ACTIVITY: Type out the lines below exactly, pictures excluded.
╭─ ENTRIES PROVIDED
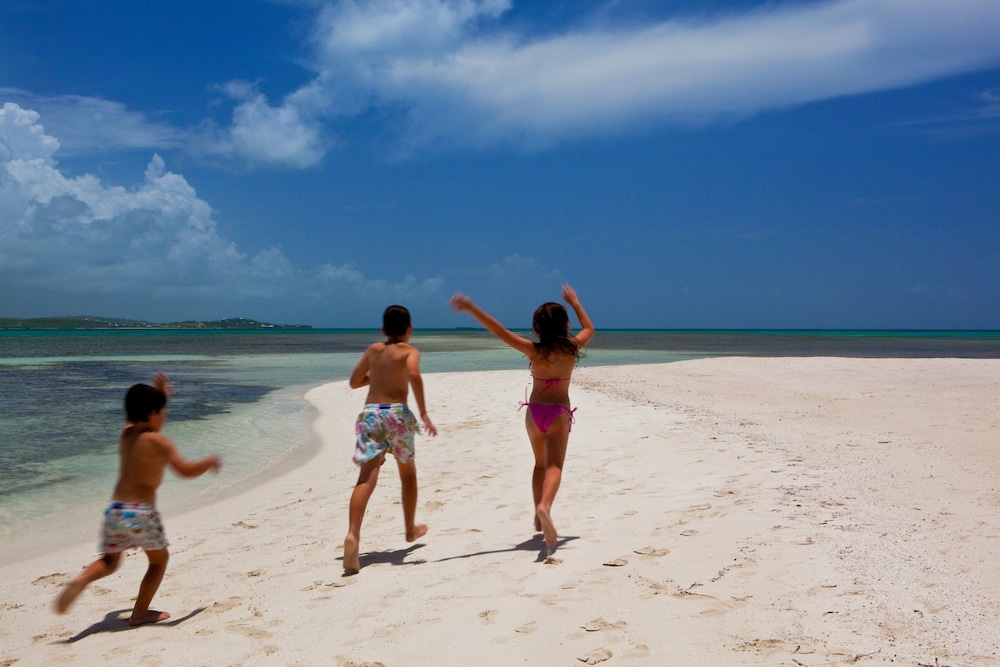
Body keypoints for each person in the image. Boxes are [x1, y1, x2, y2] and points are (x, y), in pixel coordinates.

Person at [55, 372, 222, 625]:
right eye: (163, 412)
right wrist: (209, 462)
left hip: (116, 510)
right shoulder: (160, 443)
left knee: (110, 562)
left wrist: (160, 393)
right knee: (158, 561)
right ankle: (140, 613)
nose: (165, 416)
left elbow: (140, 413)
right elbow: (186, 471)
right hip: (141, 513)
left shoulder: (127, 433)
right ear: (153, 414)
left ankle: (83, 579)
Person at [450, 285, 594, 551]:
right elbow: (589, 328)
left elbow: (499, 331)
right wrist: (575, 302)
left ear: (538, 327)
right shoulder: (571, 348)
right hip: (558, 413)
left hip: (535, 413)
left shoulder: (533, 351)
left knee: (539, 465)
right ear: (564, 325)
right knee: (555, 466)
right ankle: (544, 507)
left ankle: (538, 514)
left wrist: (471, 308)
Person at [343, 305, 437, 575]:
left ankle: (352, 534)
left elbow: (354, 382)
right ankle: (409, 529)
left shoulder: (374, 350)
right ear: (410, 329)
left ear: (383, 330)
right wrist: (424, 413)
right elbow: (413, 374)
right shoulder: (410, 351)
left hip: (371, 414)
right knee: (407, 474)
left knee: (365, 478)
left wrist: (377, 376)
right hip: (397, 414)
╰─
RESULT OF THE EXERCISE:
Body keypoints for each person in the image. Boxes are [x1, y1, x2, y2] and points are (x, y), in pixel coordinates.

Person at [55, 372, 222, 625]:
right eye: (163, 412)
right wrist: (209, 462)
left hip: (116, 510)
right shoulder: (160, 443)
left knee: (110, 562)
left wrist: (160, 393)
right knee: (158, 561)
right ankle: (140, 613)
nose: (165, 416)
left elbow: (140, 413)
right elbow: (186, 471)
right hip: (141, 513)
left shoulder: (127, 433)
right ear: (153, 414)
left ankle: (83, 579)
Person at [450, 285, 594, 551]:
right elbow: (589, 328)
left elbow: (499, 331)
right wrist: (575, 302)
left ear: (538, 327)
right shoulder: (571, 348)
right hip: (558, 413)
left hip: (535, 413)
left shoulder: (533, 351)
left knee: (539, 465)
right ear: (564, 325)
right knee: (555, 466)
right ankle: (544, 507)
left ankle: (538, 514)
left wrist: (471, 308)
Person at [343, 305, 437, 575]:
left ankle: (352, 534)
left elbow: (354, 382)
right ankle: (409, 529)
left shoulder: (374, 350)
right ear: (410, 329)
left ear: (383, 330)
right wrist: (424, 413)
right elbow: (413, 374)
right shoulder: (410, 351)
left hip: (371, 414)
right knee: (407, 474)
left knee: (365, 478)
left wrist: (377, 376)
right hip: (397, 414)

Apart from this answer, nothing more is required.